### Dataset content:

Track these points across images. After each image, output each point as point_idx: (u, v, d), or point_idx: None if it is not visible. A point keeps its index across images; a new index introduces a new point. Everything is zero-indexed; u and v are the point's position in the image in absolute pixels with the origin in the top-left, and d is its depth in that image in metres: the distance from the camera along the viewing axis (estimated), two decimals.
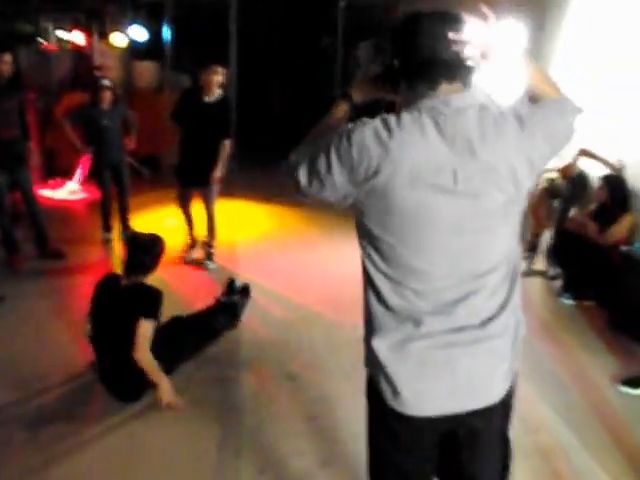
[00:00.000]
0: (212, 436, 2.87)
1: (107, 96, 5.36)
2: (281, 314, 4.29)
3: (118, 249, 5.67)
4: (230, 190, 6.02)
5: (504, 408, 1.62)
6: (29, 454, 2.73)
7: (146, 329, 2.99)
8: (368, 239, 1.51)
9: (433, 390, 1.50)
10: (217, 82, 4.79)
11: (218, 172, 4.92)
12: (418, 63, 1.45)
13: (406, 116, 1.42)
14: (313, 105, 10.72)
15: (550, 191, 5.01)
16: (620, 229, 4.41)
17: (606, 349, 3.89)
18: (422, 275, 1.46)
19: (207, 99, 4.82)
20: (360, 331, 2.38)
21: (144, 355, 2.97)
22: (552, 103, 1.54)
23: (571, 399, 3.31)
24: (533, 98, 1.57)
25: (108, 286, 3.28)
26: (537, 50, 5.30)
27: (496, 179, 1.42)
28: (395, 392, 1.50)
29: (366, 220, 1.49)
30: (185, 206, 5.22)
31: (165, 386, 3.03)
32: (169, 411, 3.02)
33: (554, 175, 5.01)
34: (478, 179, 1.41)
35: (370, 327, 1.57)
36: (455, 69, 1.45)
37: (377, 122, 1.43)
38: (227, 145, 4.94)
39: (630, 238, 4.40)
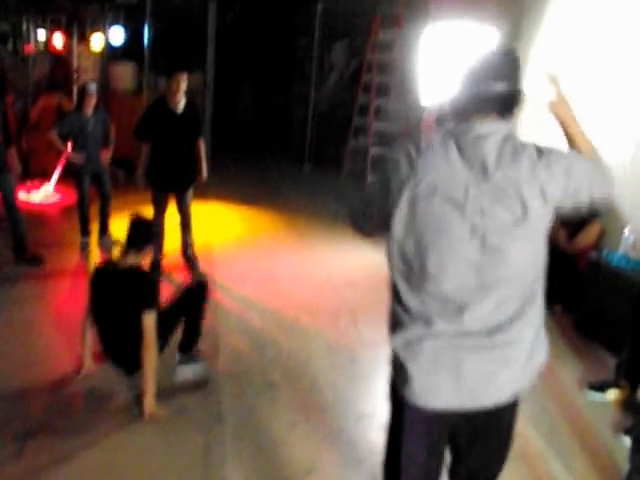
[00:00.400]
0: (197, 446, 2.94)
1: (92, 102, 5.39)
2: (259, 321, 4.36)
3: (96, 254, 5.70)
4: (203, 193, 6.05)
5: (509, 410, 1.79)
6: (15, 468, 2.76)
7: (151, 321, 3.10)
8: (393, 245, 1.71)
9: (439, 386, 1.67)
10: (184, 89, 4.77)
11: (205, 171, 5.10)
12: (463, 97, 1.71)
13: (437, 139, 1.69)
14: (288, 105, 10.83)
15: None
16: (588, 236, 4.57)
17: (574, 354, 4.06)
18: (433, 278, 1.65)
19: (178, 110, 4.81)
20: (336, 336, 2.49)
21: (152, 353, 3.09)
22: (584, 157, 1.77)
23: (540, 404, 3.43)
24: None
25: (103, 274, 3.37)
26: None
27: (504, 200, 1.59)
28: (407, 384, 1.69)
29: (394, 228, 1.70)
30: (163, 212, 5.26)
31: (151, 396, 3.10)
32: (152, 421, 3.08)
33: None
34: (487, 198, 1.60)
35: (391, 326, 1.77)
36: (496, 105, 1.67)
37: (410, 145, 1.72)
38: (202, 143, 5.09)
39: (598, 244, 4.56)
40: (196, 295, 3.47)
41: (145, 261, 3.39)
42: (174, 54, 8.98)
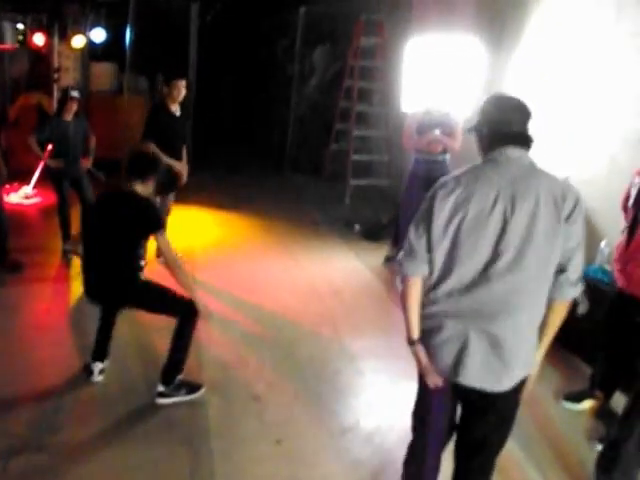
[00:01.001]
0: (185, 460, 2.97)
1: (74, 107, 5.35)
2: (242, 329, 4.39)
3: (77, 259, 5.65)
4: (183, 197, 6.07)
5: (509, 396, 2.13)
6: None
7: (165, 240, 3.32)
8: (444, 241, 2.06)
9: (443, 356, 2.12)
10: (183, 94, 5.07)
11: (185, 175, 5.36)
12: (494, 133, 2.09)
13: (476, 165, 2.11)
14: (268, 107, 10.80)
15: None
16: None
17: (550, 363, 4.10)
18: (459, 263, 2.04)
19: (177, 113, 5.13)
20: (319, 347, 2.56)
21: (178, 268, 3.31)
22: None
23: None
24: None
25: (110, 197, 3.52)
26: (494, 64, 5.50)
27: (522, 203, 1.96)
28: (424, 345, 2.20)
29: (434, 231, 2.06)
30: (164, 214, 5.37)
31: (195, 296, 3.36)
32: (140, 432, 3.13)
33: None
34: (510, 202, 1.98)
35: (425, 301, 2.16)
36: (519, 140, 2.07)
37: (461, 173, 2.12)
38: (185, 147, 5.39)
39: None
40: (188, 312, 3.43)
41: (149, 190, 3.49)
42: (156, 55, 8.93)
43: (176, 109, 5.13)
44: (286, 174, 9.65)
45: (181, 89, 5.02)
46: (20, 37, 8.77)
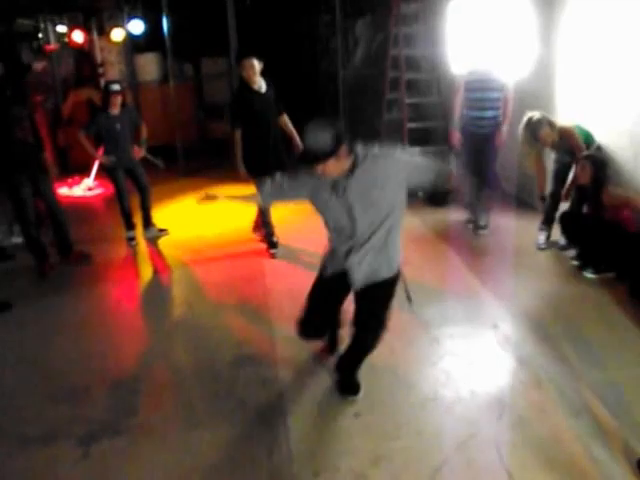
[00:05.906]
0: (262, 440, 2.91)
1: (117, 101, 5.34)
2: None
3: (143, 246, 5.71)
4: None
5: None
6: (84, 471, 2.79)
7: None
8: None
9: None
10: (258, 71, 4.80)
11: (299, 143, 4.87)
12: None
13: None
14: (315, 82, 10.58)
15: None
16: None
17: (632, 323, 3.79)
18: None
19: (261, 90, 4.88)
20: (393, 317, 2.48)
21: None
22: None
23: (609, 376, 3.30)
24: None
25: None
26: (545, 25, 5.22)
27: None
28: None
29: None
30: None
31: None
32: (215, 413, 3.11)
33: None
34: None
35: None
36: None
37: None
38: (286, 117, 5.10)
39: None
40: None
41: None
42: (196, 40, 8.89)
43: (259, 86, 4.86)
44: None
45: (250, 67, 4.74)
46: (62, 37, 8.91)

### Exercise directions:
Omit every picture, and please return the entries exactly from the first line through the line with "12: (418, 63, 1.45)", both included.

### Response for this exercise:
Track these points across images. After each image, output each point as point_idx: (u, v, d), or point_idx: None if it is not visible. A point keeps its index across images; a new index introduces a new point. Everything is zero-indexed; u and v are the point's position in the image in absolute pixels with the origin in the top-left, and d is its depth in that image in metres: the distance from the camera along the viewing axis (estimated), two decimals.
[00:00.000]
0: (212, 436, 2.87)
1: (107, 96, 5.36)
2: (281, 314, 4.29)
3: (118, 249, 5.67)
4: (230, 190, 6.02)
5: (504, 408, 1.62)
6: (29, 454, 2.73)
7: (146, 329, 2.99)
8: (368, 239, 1.51)
9: (433, 390, 1.50)
10: (217, 82, 4.79)
11: (218, 172, 4.92)
12: (418, 63, 1.45)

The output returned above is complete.